Tenemos puntos a favor, a veces ni siquiera elaborados por nosotros: el carácter ondulado de nuestro suelo, sus colinas, que tanto difieren de la pampa del centro argentino, no ha permitido prosperar feed-lot que tanto habrían deseado algunos. Ese mismo rasgo permite al Uruguay tener de las mejores carnes. Gracias Hernandarias.
Tenemos uno de los suelos más irrigados de la tierra, y consiguientemente un porcentaje de suelo cultivable de los más altos del mundo. Cultivable, que no cultivados. Y hoy se halla comprometido, como dijimos, por la contaminación química y agroquímica- ¿Recuperable?
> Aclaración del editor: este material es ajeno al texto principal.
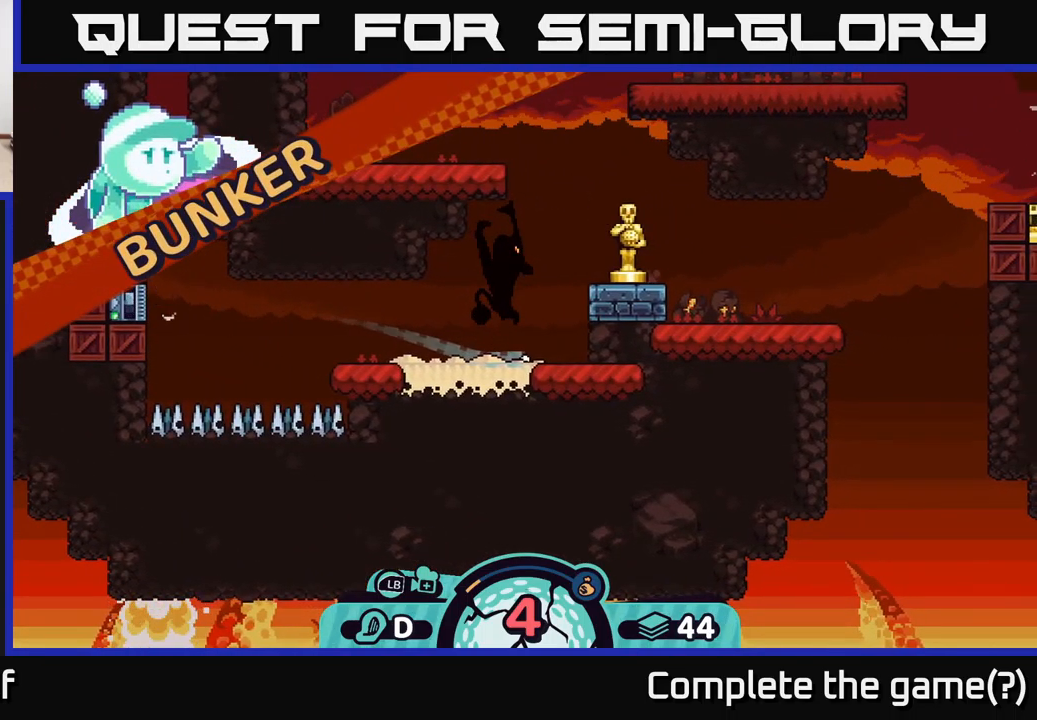
{"buttons": [], "left_stick": "center", "right_stick": "up-right", "events": [[184, "left_stick", "center"], [334, "right_stick", "up-right"]]}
No con pasteras que tragan ingentes cantidad de m3 de agua y devuelven un efluente a mayor temperatura y contaminado.
Tenemos una franja climática envidiable. Y es insensato que si el promedio de áreas protegidas anda internacionalmente en el 17% y Argentina tiene un 8%, Cuba un 30%, Venezuela un 55%, Chile un 20%, Uruguay tenga 1% y fracción. Y esos tristes números hablan de nuestro estado cultural.
Y de la ofensiva de la agroindustria.
Y explica cómo no hemos aprendido a ser autónomos. Penosa confusión porque nos sentimos autónomos. Y en cierto sentido sí lo somos. Pero en las grandes líneas somos heterónomos, y la celulosa es un penoso ejemplo.